I don’t know whether Jesus felt the temptation to go along,
to fit in. But if he did, he had the courage to resist it. He had
that courage because he knew it was coming, just as we know it could be coming.
And because Jesus knew it was coming, Jesus was ready for it.
So let’s look at the specific examples. In the
question about taxes, he knew it was not an honest question. So he did
not treat it as one. He knew the person asking did not want his opinion,
but was just trying to start an argument. No matter what he said they
were going to disagree. So he did not fall into the trap.
There’s a lesson for us right there. If we really
live our faith out, if we really are different, people are going to have
questions. And that’s okay. We should welcome honest questions.
But we need to know when someone is asking an honest question, and when
someone is just trying to start an argument. Jesus would answer honest
questions as long as people wanted to ask them. We should, too. But
you and I should not fall into a trap when someone just wants to start an
argument. It’s not going to help.
In the question about marriage at the resurrection, the
Sadducees tried to set up a false premise. And Jesus refused to accept
it. There’s a lesson for us, too. People will try to do that, too.
“If God loves you, why did you get sick?” “If God loves you, why
did you lose your job?” If God loves us, why does God not make it rain?” The
false premise is that if God loves us nothing bad should never happen to us.
That’s never been true. The greatest heroes of the Bible had all
kinds of bad things happen to them. But they kept the faith and were
ultimately rewarded for it. So will we be. So when someone sets up
a false premise, you and I should not accept it. We should challenge it.
That’s two principles we can learn from Jesus. Here’s
a third: don’t get bogged down in insignificant details. Stick with
the basic principles. Jesus was asked about the greatest commandment in
the law. There were any number of commandments he could’ve chosen from.
Some of them were pretty detailed, and some of them were considered
pretty important. But Jesus went to the basics, to the first principles.
Love God and love your neighbor. That’s what you and I need to do,
too. Don’t get hung up on every last detail. Stick to the basic
principles.
And there’s one more principle we can learn from Jesus, and
that is not to be defensive about our faith. After they’d asked Jesus all
these questions, Jesus turned around and asked them a question. And when
they gave the answer he expected, he turned things around on them.
Too often, as Christians, we start to feel like we need to
be defensive about our faith. We don’t. I’m not saying we should be
obnoxious about it. We should not go around pointing fingers in people’s
faces or anything. But we don’t need to be defensive about our faith,
either. We don’t need to try to hide it or keep it a secret. We can
and should be upfront, open, and honest about what we believe and why we
believe it. Our Christian faith is not something to be ashamed of.
It’s something to be proud of. If we’re proud of our faith, we
should act like we are.
Following Jesus, having the kind of full and complete faith
that we’ve been talking about, is not always going to make us popular.

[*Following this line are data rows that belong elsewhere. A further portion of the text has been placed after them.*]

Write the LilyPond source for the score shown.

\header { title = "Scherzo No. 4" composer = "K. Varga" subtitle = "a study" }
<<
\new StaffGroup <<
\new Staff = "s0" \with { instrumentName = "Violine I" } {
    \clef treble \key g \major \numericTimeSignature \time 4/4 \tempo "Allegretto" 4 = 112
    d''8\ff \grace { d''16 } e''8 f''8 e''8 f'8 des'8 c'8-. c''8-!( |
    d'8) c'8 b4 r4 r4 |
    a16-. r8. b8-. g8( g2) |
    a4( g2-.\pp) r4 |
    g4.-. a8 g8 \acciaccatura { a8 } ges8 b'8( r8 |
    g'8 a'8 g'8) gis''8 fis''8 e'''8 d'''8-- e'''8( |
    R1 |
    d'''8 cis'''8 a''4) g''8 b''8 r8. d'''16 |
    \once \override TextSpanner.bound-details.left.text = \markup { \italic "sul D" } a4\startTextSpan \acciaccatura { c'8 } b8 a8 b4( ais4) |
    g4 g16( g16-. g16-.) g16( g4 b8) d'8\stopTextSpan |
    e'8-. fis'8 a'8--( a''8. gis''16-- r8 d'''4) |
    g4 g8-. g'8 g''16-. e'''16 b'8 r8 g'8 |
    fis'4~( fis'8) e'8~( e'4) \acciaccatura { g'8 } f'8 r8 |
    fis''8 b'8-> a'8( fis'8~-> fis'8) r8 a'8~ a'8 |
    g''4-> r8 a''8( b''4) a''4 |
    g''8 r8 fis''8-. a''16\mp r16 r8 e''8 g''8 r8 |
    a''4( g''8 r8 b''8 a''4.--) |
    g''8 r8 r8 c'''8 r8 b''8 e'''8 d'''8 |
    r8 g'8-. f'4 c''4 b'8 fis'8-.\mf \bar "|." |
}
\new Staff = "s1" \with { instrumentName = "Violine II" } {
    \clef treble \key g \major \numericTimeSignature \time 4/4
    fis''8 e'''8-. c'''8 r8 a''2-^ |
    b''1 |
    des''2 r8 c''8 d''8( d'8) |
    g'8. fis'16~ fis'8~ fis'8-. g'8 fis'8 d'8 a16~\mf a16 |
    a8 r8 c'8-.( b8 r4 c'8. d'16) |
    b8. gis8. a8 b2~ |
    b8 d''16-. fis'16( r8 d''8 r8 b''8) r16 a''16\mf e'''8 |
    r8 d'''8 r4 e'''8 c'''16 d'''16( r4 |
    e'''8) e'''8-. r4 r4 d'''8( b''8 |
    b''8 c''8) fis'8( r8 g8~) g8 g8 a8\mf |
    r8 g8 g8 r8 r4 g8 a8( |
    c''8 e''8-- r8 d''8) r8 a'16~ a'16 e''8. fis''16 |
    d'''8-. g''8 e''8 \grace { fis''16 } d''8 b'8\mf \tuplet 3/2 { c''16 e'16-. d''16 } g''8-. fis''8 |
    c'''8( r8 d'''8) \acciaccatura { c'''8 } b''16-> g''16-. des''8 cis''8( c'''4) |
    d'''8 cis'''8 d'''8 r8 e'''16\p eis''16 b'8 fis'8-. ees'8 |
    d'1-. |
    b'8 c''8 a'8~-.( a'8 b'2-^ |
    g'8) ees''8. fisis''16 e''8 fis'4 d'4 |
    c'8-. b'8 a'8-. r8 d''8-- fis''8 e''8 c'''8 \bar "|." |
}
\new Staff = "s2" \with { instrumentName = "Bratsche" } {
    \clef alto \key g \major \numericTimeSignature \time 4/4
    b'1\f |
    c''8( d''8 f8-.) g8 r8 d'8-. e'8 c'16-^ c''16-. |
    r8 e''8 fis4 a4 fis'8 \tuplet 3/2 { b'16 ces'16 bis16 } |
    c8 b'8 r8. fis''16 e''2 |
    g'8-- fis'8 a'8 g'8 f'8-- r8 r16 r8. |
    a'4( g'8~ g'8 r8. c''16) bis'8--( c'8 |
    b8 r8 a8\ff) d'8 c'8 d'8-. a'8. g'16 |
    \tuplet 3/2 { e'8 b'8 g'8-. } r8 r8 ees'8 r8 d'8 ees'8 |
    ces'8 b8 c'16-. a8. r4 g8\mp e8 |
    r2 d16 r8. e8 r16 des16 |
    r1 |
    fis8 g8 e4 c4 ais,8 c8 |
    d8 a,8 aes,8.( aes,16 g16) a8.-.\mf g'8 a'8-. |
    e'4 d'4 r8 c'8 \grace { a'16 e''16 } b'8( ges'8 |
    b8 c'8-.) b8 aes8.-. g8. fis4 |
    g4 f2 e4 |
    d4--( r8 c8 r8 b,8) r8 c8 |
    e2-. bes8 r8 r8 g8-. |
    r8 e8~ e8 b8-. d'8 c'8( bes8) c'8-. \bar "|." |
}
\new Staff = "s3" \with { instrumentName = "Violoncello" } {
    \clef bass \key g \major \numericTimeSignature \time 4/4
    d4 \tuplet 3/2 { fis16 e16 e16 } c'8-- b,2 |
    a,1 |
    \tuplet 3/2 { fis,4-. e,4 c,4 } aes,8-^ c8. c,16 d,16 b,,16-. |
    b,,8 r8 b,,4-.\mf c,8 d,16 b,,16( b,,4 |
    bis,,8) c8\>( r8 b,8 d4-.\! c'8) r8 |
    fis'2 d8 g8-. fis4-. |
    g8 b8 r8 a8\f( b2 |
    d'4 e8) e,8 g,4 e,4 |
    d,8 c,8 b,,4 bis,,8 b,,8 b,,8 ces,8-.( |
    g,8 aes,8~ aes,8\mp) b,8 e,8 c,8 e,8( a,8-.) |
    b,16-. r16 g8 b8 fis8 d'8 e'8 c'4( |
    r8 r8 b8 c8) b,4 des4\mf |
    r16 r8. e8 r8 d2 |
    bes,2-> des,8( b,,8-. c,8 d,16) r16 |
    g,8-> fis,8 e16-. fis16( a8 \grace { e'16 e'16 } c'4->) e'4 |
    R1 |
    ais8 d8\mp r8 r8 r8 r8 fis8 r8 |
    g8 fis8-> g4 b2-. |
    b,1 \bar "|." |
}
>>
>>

It’s going to make us different. And again, it takes courage to be
different. There will always be people who tempt us to go along, to fit
in, to go back to the way we used to be. There will always be people who
want us to compromise our faith. And sometimes it’s very tempting to do
that.
Jesus was able to resist the
temptation to compromise. He had the courage to be different. He
had that courage knowing full well where it would lead him--to the cross.
You and I can resist the temptation to compromise, too. We can dare
to be different for Jesus. We can be open, honest, and proud of our
faith. We may not always know where it will lead us. But we know
that, if we follow Jesus, we’ll always be going in the right direction.